Yeah, throughput on small models can get really fun :). As for MTP, should work fine since forge just sits between model and consumer. As long as MTP didn't change the model endpoint contract (ie, you call llama.cpp the same way you would normally) then it should work out of the box. But I haven't tested MTP myself yet (or that commit of llama.cpp).

jedisct1 6 hours ago||

Interesting!

The https://swival.dev harness already has retry nudges, step enforcement, error recovery, context awareness, etc. to try to support small models as much as possible.

Curious to see how it compares with forge, and if both could be combined.

zambelli 5 hours ago|

Oh interesting - I hadn't come across that!

I'd assume they could be combined. A coding harness would own the agentic workflow by nature, forge guardrails would help tool calling.

I haven't given it a thorough read yet but I think their guardrails might be more focused on the workflow level. They are doing error capture at tool level with warnings to the model, but I'd need to dig deeper. On the surface definitely the same design philosophy! Maybe Forge makes error nudges more of a first-class citizen?

Our compaction strategies might be the most similar of all the pieces.
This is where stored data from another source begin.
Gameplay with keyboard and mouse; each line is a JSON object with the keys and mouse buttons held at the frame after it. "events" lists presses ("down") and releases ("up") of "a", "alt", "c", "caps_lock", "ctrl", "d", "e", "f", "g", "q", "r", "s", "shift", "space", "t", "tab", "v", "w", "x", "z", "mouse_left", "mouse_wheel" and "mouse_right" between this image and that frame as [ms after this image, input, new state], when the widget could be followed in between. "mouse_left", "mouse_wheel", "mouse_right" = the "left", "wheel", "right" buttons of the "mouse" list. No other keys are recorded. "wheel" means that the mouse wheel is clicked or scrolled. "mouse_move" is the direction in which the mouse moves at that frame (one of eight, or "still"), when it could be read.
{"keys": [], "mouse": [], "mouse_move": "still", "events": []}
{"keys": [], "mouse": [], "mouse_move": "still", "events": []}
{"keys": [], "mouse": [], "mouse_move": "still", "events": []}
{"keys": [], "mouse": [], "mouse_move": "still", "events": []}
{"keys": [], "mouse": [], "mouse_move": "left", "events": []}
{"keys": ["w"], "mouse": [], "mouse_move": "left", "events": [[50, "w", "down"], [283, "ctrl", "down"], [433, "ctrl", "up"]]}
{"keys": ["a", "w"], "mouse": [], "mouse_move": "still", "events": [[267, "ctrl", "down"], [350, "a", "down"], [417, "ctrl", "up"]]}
Cool find!

choonway 4 hours ago||

no different from how the mcdonalds system can turn any random person on the street to a smiling cog in the machine.

Bret_McKinney 4 hours ago||

[flagged]

snovv_crash 9 hours ago|

I get a strong LLM smell in your description. If you couldn't bother to write it, why should I bother to read it?

zambelli 9 hours ago||

I definitely use LLMs to help write things - but this is my draft!

Maybe I've been spending too much time reading the evals and I now sound like an LLM...

Either way, here I am - happy to answer any questions!

snovv_crash 9 hours ago||

I guess it's that, and yes, much as they learned speech patterns from us, now we start to learn from them.

I play with local models a lot but also have limited time and the conciseness, polish and human indication in presentation has become a major quality indicator. I've wasted too much time with slop projects or people's LLM-induced delusions and now take a pretty strict line on what I'm willing to spend my time on. Even if this ends up with some false positives, there's just so much happening these days it doesn't really matter...

Best of luck with Forge!

throwaway20222 9 hours ago|||

If you are so outright against using AI, why would he care if you read his article about AI?

snovv_crash 9 hours ago||

AI usage is great. The problem is the asymmetry in effort between generating text automatically, and then further amplifying this via posting it, while then expecting human eyeballs to spend the time reading it. It is antisocial.

If you're generating AI text you shouldn't expect humans that you aren't paying to bother reading it, purely out of politeness. Brian Cantrill has a great piece on this: https://rfd.shared.oxide.computer/rfd/0576

Karuma 2 hours ago||

Thank you for mentioning it. Too bad you got downvoted to hell as usual when anybody dares to do it.

The original post and every comment by OP is so full of AI slop ("the biggest surprise!", "one thing I didn't expect!", "the biggest challenge!", etc. etc.") that is absolutely painful to read. I still can't believe most people (especially here on HN, I thought we were a bit better than this) can't notice all this stuff.

What's much worse, it's that all these people posting this useless slop are so dishonest ("I definitely use LLMs to help write things - but this is my draft!") that it makes me really nauseous... This is the worst time to be an internet user if you have more than 2 points of IQ.

zambelli 1 hour ago||

I'm sorry you feel that way about my posts - hopefully you still find the work valuable. Still human here btw, and still 100% honest.